COUNTING KIWIS or WHY YOU SHOULDN'T OUTSOURCE YOUR THINKING

Mar 30
3 min read

Updated: Apr 14

Researchers at Apple recently showed frontier AI models, the newer specialized variants explicitly designed for more complex reasoning tasks (from OpenAI, Google, DeepSeek, Meta, Anthropic, etc) are unable to do basic math — and the way they demonstrated this would look devastating if I was someone arguing for the coming tech revolution and the utopia it promises to usher in.

What the team did was use a set of grade-school math problems called GSM8K, a favoured AI math benchmark. They set up a puzzle environment in which they could conduct "analysis of not only final answers but also the internal reasoning traces, offering insights into how LRMs [large reasoning models] think." And their findings? That reasoning models do not use explicit algorithms to arrive at a result nor do they reason consistently regardless of the scale or complexity of the questions asked.

The study used the same GSM8K problems investigating the same reasoning skills but just changed the numbers presented. That's the basic "can they do math" side of this. What resulted was a significant drop in the performance of every one of the two dozen cutting-edge models tested over the original questions. In their results section the team highlights that, most notably and astonishingly, "when we provided the solution algorithm of puzzle to the models, their performance on this puzzle did not improve." They can't do math.

From there the researchers added a single sentence to math problems to test AI reasoning ability. The one sentence just added an irrelevant factor to the equation, nothing to do with the math, just to see if any of the state-of-the-art models were capable of differentiating signal from noise.

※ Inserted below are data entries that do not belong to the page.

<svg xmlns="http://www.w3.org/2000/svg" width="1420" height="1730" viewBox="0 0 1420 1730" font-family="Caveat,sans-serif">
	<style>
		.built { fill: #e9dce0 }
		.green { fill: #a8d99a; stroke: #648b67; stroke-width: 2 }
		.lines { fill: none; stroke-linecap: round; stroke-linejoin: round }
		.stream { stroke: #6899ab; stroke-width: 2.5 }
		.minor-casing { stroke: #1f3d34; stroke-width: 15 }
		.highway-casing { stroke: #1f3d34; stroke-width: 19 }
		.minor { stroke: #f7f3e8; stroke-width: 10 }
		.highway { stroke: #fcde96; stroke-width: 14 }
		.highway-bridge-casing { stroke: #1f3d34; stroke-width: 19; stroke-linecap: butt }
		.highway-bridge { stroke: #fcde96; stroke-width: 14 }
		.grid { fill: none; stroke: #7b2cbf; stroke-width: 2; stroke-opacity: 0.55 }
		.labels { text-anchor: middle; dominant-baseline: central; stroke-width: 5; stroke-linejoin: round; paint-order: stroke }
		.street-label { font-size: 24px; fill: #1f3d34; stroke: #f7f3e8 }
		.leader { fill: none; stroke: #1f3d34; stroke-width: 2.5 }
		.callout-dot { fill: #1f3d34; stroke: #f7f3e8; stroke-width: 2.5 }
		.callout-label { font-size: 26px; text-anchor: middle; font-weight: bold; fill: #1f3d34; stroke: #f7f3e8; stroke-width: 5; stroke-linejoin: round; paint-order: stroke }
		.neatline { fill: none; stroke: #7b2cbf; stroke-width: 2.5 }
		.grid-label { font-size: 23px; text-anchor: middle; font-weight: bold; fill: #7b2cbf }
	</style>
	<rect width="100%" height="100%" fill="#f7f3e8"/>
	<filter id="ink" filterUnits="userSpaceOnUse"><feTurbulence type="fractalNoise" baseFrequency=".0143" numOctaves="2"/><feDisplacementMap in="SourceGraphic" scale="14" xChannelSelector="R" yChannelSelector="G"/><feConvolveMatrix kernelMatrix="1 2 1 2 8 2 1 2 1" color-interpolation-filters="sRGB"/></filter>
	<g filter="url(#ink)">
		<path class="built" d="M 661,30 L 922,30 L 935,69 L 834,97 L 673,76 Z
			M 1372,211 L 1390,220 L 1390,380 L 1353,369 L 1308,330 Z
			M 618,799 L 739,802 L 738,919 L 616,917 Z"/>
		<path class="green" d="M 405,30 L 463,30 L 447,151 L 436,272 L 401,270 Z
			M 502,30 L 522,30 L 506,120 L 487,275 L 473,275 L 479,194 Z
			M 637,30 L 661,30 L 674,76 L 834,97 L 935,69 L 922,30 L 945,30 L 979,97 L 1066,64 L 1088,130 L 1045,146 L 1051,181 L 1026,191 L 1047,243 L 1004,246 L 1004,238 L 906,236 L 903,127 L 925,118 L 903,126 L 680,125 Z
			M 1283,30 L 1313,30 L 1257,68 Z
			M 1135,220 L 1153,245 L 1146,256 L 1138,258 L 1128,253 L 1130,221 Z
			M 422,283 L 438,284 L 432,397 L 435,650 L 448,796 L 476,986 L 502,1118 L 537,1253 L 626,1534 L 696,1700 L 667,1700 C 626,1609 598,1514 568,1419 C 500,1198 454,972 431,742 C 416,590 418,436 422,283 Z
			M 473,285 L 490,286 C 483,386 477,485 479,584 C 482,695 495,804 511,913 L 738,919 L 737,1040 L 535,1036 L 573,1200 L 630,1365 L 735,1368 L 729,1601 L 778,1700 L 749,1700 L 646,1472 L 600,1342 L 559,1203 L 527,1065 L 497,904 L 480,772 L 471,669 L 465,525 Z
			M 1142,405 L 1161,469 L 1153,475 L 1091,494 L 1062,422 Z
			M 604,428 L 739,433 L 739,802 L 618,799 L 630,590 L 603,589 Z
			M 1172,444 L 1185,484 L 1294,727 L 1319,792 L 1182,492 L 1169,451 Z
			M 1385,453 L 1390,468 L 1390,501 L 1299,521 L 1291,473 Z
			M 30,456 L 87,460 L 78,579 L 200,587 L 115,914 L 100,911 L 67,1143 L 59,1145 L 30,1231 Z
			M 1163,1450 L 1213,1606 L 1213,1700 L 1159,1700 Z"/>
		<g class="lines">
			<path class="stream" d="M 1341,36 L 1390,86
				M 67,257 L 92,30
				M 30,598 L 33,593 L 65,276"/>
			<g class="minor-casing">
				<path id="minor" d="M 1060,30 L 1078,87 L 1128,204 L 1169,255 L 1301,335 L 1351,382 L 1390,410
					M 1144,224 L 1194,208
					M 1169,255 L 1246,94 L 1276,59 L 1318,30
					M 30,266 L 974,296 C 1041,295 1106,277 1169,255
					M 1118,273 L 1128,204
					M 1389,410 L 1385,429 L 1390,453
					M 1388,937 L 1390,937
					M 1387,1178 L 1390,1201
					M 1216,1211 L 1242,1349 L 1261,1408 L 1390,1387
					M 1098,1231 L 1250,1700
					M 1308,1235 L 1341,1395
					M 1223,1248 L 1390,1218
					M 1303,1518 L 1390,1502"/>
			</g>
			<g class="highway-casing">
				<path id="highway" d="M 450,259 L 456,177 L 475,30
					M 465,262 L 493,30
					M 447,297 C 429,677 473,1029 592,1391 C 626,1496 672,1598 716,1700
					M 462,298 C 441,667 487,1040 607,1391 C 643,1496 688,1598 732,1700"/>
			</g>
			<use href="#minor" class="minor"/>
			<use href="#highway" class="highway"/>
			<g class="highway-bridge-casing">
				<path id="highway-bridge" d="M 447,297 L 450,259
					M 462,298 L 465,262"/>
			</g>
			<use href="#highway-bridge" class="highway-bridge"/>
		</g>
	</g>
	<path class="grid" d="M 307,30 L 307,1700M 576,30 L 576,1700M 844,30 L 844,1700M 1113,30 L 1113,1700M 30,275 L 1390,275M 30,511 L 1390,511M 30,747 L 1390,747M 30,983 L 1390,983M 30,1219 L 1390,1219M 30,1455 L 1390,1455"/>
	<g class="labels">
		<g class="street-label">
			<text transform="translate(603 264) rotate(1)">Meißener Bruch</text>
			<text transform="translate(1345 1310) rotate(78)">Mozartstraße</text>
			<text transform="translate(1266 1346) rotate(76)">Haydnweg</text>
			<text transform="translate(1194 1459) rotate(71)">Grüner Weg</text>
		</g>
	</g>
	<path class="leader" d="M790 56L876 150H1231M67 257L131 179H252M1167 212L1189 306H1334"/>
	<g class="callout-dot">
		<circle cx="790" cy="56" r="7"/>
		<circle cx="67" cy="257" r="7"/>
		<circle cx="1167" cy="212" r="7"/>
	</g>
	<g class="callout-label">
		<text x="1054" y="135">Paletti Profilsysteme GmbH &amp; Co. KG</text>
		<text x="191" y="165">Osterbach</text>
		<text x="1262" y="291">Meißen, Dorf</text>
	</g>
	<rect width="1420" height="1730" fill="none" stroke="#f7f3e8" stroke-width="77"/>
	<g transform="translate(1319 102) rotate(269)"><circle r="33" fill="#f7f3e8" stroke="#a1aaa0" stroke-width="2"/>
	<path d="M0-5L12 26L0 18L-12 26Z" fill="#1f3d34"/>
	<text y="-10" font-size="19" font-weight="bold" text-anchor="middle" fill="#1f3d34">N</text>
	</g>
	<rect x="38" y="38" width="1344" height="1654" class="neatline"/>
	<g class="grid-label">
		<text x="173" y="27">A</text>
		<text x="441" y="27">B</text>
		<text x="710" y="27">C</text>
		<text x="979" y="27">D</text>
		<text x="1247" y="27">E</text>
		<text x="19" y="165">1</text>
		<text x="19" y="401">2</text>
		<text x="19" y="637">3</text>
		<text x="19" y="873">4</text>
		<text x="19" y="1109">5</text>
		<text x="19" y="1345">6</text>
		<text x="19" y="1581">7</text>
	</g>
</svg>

The query looked like this: "Oliver picks 44 kiwis on Friday. Then he picks 58 kiwis on Saturday. On Sunday, he picks double the number of kiwis he did on Friday, but five of them were a bit smaller than average. How many kiwis does Oliver have?"

Simple. We all saw this kind of thing in primary school. Of course, the size of the kiwis has nothing to do with their number and the correct result is 190.

What did OpenAI's reasoning model, known as o1-mini — the one recently incorporated into Microsoft Copilot and deployed to government and universities across the Western world — do with this? Well, it subtracted the five smaller kiwis and arrived at 185. How about Meta's Llama? It did the same thing. Most other models were on the same page. GPT-4o, Phi-3-mini, o1-preview (OpenAI's most advanced reasoning model) saw their so-called "math ability" drop by half from the addition of one irrelevant phrase. Even when the researchers offered models correct examples of the exact same question beforehand to review, with the right solution shown in each instance, their ability to reason seldom improved and when it did so it was not by much.

The interpretation and reasoning the models did was not to work through the existing problem or even to prioritize what was in the question; instead, they observed a wayward number, five, read it as a critical part of the problem, and found in it a pattern with similar questions that actually require a subtraction operation. They strongly weighted their own wrong interpretation and went all-in on that while demonstrating for researchers that they do not have a first-grader's understanding of what addition or subtraction are, only an unclear ability for pattern-matching.

This was the result with a simple problem. And when the number of steps in problems were increased the performance of models didn't merely drop but the rate of failure accelerated. The more thinking required, the more the models collapse. Rather than working harder on a problem as complexity increases these systems simply crash harder. However, as you may have noticed, what never happens in the real world when using these systems is the model recognizing that it failed, never mind admitting as much. What it does, instead, is confidently offer you a result it insists is logical and based on the best information available. And if you catch the error and question it, the system will explain away the mistake as simple and obvious and one that it has a good reason for. It always has what it frames as a good reason. (If you probe, it will likely give you a reason that makes no sense or is otherwise unverifiable. And, regardless, it will make the exact same error in the same way in the future...)

These are the tools being deployed for creating law enforcement and military capture and kill lists. These systems are being employed by people experiencing mental health crises or marital trouble, seeking legal or financial help, looking for homework or tax-filing assistance or solving critical problems in the workplace. Sure, there are times and places to use these tools — but never when the results matter in the least.